Von der Anwendung ausgenommen sind unter anderem: reine Dienstleistungen ohne digitalen Charakter, Telekommunikationsdienste (außer nummernunabhängigen interpersonellen), Behandlungsverträge, Glücksspiel mit Geldeinsatz, Finanzdienstleistungen, bestimmte quelloffene Software ohne Preis und mit beschränkter Datenverarbeitung, öffentliche Darbietungen digitaler Inhalte sowie Informationsweiterverwendungsverträge.
Wann sie gilt
- Ein Verbraucher kauft eine App im App Store gegen Bezahlung.
- Ein Verbraucher abonniert einen Cloud-Speicherdienst und zahlt monatlich.
- Ein Verbraucher registriert sich für einen kostenlosen Dienst, gibt dabei aber seine E-Mail-Adresse und andere personenbezogene Daten an.
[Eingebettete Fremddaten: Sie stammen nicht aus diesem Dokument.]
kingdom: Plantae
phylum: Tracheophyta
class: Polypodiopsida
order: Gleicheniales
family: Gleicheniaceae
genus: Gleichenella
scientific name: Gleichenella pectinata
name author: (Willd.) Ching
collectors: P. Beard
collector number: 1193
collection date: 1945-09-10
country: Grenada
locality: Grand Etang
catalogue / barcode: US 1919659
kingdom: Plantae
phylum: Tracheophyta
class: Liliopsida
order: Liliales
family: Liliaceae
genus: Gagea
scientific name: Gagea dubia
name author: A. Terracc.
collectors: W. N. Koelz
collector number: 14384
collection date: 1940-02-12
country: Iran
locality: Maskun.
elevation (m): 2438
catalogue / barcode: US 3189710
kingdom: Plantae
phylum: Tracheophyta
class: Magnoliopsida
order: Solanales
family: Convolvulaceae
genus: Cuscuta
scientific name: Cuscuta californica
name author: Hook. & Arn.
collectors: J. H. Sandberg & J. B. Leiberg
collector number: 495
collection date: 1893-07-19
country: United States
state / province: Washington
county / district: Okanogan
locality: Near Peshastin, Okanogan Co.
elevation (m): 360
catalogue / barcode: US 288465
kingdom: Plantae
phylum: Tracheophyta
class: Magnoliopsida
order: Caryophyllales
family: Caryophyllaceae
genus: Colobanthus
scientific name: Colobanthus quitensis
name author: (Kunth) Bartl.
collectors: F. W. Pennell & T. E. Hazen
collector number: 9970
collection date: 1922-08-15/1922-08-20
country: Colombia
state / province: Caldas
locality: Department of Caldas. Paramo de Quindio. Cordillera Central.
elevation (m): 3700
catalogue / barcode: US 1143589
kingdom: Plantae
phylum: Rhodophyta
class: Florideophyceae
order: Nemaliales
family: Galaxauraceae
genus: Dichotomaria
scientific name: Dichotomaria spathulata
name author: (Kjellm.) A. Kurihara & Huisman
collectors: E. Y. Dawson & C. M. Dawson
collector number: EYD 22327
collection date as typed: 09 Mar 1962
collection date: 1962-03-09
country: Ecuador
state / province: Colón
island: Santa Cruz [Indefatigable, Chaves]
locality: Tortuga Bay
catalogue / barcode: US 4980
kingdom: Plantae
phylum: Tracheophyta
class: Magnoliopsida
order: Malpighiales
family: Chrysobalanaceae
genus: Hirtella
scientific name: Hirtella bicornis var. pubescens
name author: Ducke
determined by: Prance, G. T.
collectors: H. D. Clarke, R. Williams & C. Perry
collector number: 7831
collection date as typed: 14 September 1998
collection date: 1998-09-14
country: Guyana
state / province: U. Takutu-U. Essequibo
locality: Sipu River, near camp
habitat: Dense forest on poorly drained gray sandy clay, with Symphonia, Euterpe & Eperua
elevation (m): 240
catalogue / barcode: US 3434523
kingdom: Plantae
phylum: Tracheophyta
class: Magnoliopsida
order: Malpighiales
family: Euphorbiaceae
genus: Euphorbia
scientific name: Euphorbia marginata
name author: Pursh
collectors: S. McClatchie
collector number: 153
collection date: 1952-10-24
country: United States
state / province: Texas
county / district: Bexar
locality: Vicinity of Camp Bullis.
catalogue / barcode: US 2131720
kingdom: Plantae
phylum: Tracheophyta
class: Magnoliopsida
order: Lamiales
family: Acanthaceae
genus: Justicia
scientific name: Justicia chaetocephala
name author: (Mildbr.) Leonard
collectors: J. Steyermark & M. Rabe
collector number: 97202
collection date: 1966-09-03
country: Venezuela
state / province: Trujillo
- Ein Verbraucher lässt sich eine personalisierte Software nach seinen Wünschen entwickeln und zahlt dafür.
- Ein Verbraucher kauft eine CD mit einem Hörbuch (körperlicher Datenträger, der nur digitale Inhalte trägt).
Was dieser Paragraf nicht sagt
- Ein Vertrag über eine Reinigungsdienstleistung, bei der der Unternehmer digital kommuniziert – fällt nicht unter § 327, weil es sich um keine digitale Dienstleistung handelt (Ausnahme nach Nr. 1).
- Ein Vertrag über eine Telefonflatrate (Telekommunikationsdienst) – ausgenommen nach Nr. 2.
- Ein ärztlicher Behandlungsvertrag mit digitaler Terminvergabe – ausgenommen nach Nr. 3.
- Ein Kaufvertrag über ein physisches Buch (auch wenn es als E-Book erhältlich wäre) – fällt nicht unter § 327, weil es kein digitales Produkt ist.